Anonymity Protection

Maintaining participant anonymity is crucial to fostering an environment where employees feel comfortable sharing candid feedback. With Surveys, we aim to protect employee anonymity while enabling you to conduct in-depth analyses of your survey results and derive valuable insights.

Protection against Individual Response Identification

Individual Response Identification occurs when filtering results lead to the identification of an individual and their responses. To safeguard the anonymity of participants, we have defined a limit of 3 minimum responses in a group for its results to be accessible.

To understand Individual Response Identification better, consider the following example:

Deparment
Participation/ Responses
Results Visible

Tech

8

Yes

Product

7

Yes

Content

2

🔓No

Operations

5

Yes

Business

1

🔓No

Protection against Inferential Response Identification

Inferential Response Identification is a method of estimating the response of an individual or small group whose responses have been hidden, based on the surrounding scores of the other individuals or groups. To mitigate this risk, we offer extra safeguards that hide an additional group, which is usually the next smallest group and may exceed the reporting group's minimum.

To understand Inferential Response Identification better, consider the following example: the company's overall eNPS score is 55, the Tech team's eNPS is 60, and the Product team's score is hidden because they had fewer than 3 responses. However, despite the score being hidden, we can deduce that the score of the 1 individual in the Product team must have been quite low since the company's eNPS score is lower than the Tech team's score, and only 1 person is responsible for bringing it down.

Stored items from a collection:
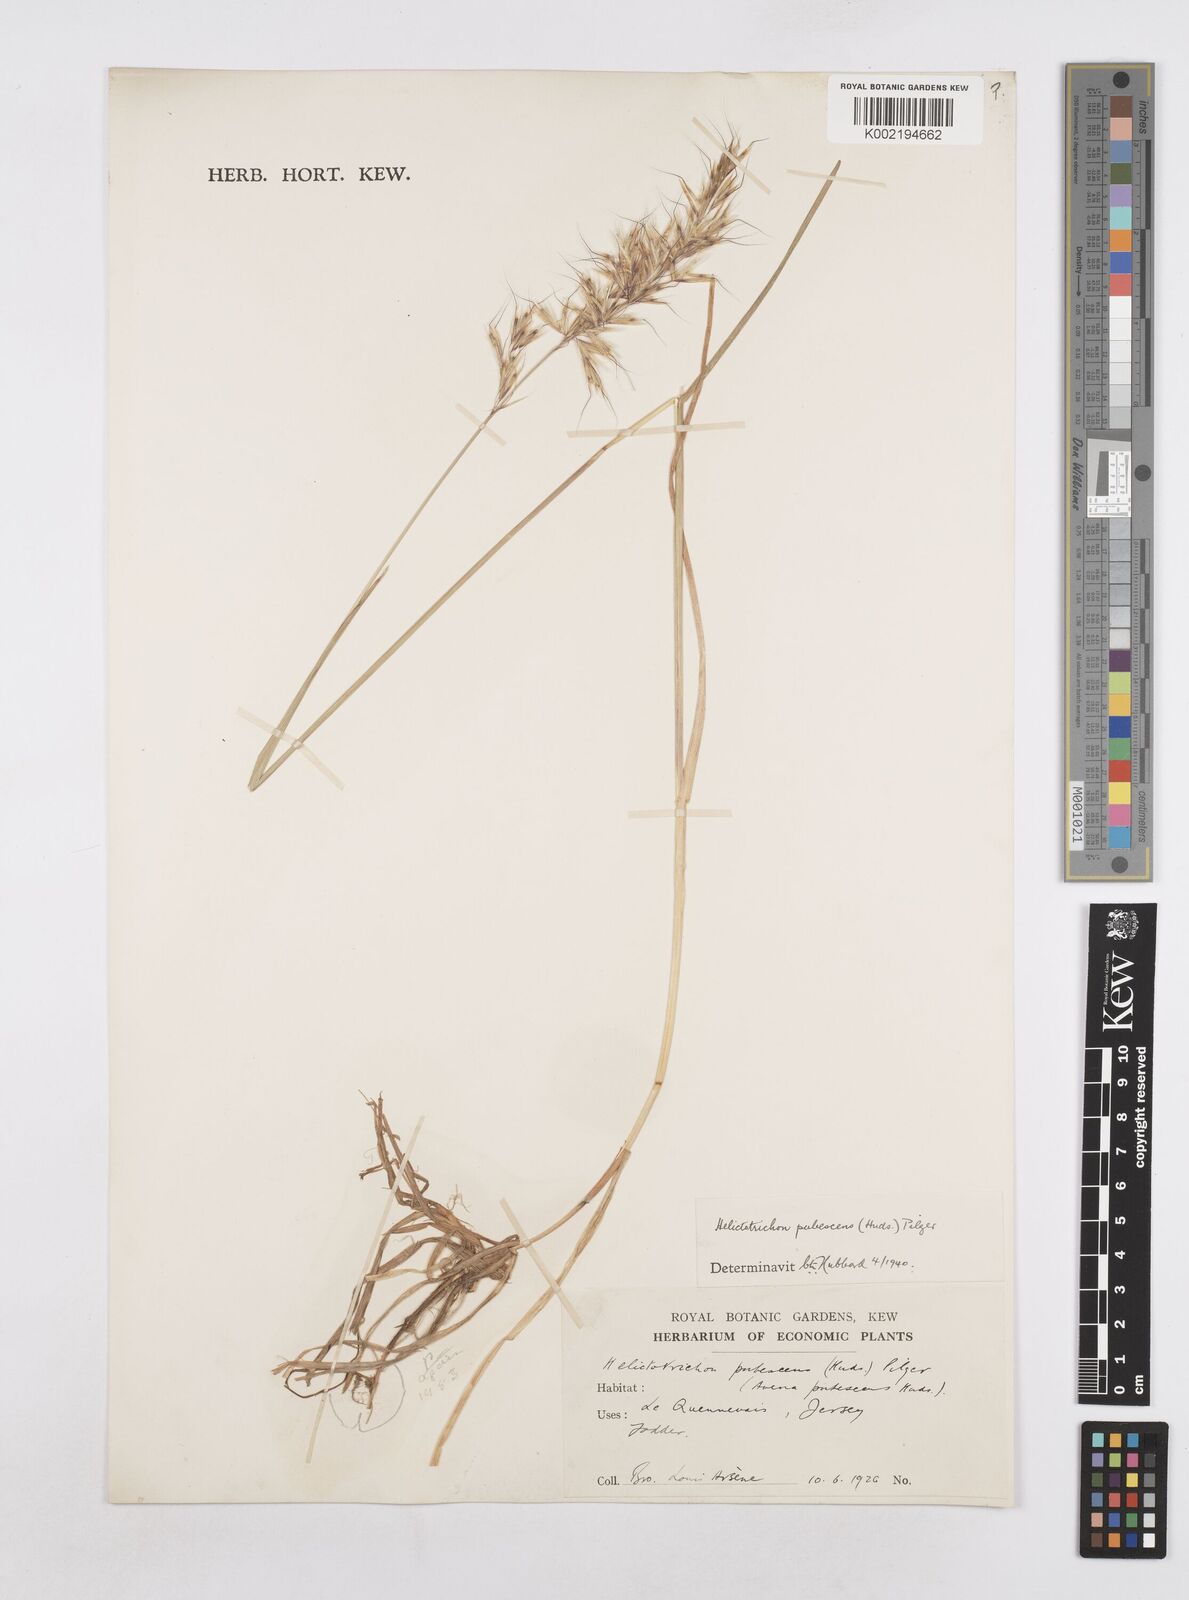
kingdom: Plantae
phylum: Tracheophyta
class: Liliopsida
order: Poales
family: Poaceae
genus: Avenula
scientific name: Avenula pubescens
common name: Downy alpine oatgrass
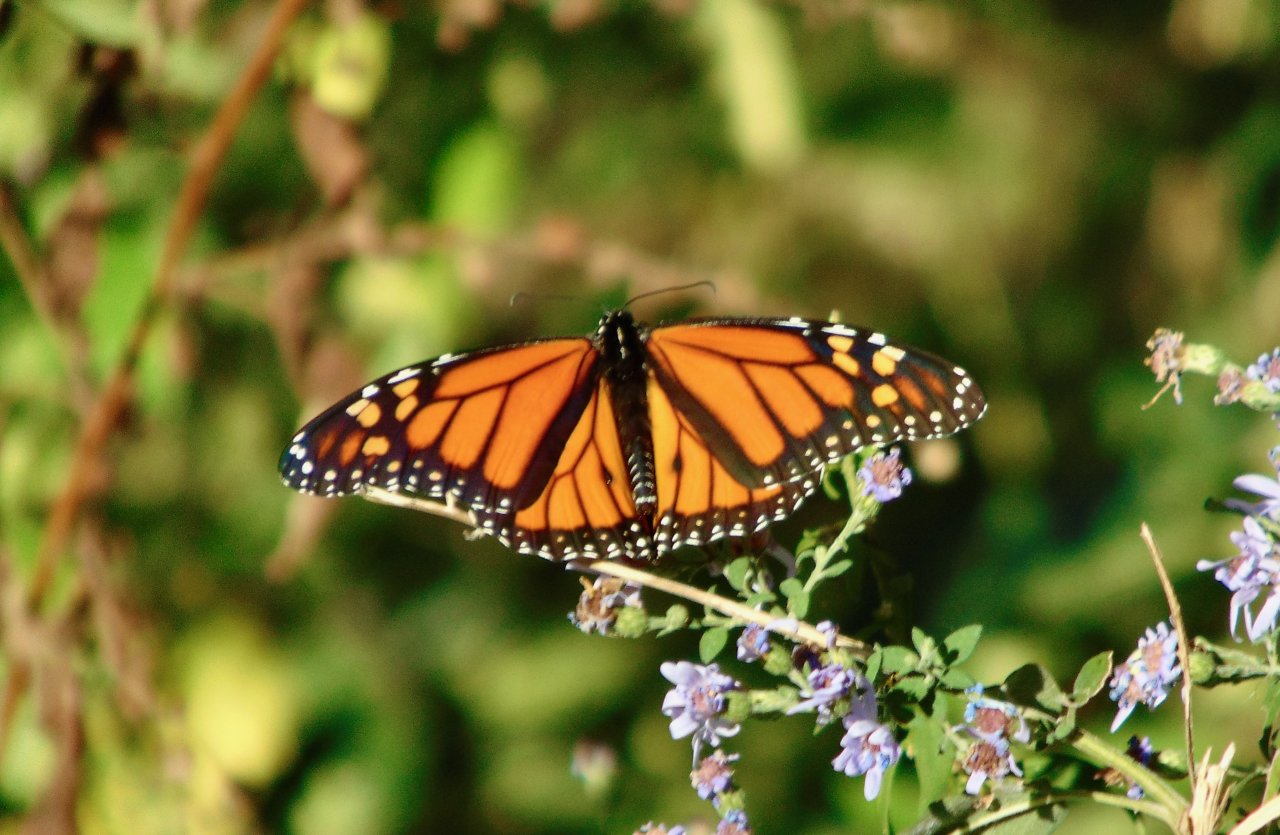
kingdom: Animalia
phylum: Arthropoda
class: Insecta
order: Lepidoptera
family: Nymphalidae
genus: Danaus
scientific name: Danaus plexippus
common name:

Directives:
1/ In the anonymity protection text, what is the minimum number of responses a group needs before its results become accessible?
2/ Extend the anonymity protection text, starting right after its last sentence.
The items have nothing to do with this.

The responses:
1/ A group needs at least 3 responses.

2/
Metrics
Company Overall eNPS
Tech eNPS
Product eNPS

Participation/ Responses

8

7

1

eNPS

53

60

🔓Locked

In fact, using a straightforward calculation, we could determine the exact response of the Product person by weighting all the scores and subtracting the larger groups from the total.

For instance, 7*60 = 420, and 8*53 = 424. Subtracting these scores results in 4, indicating that the Product person responded with a score of 4 on the eNPS question.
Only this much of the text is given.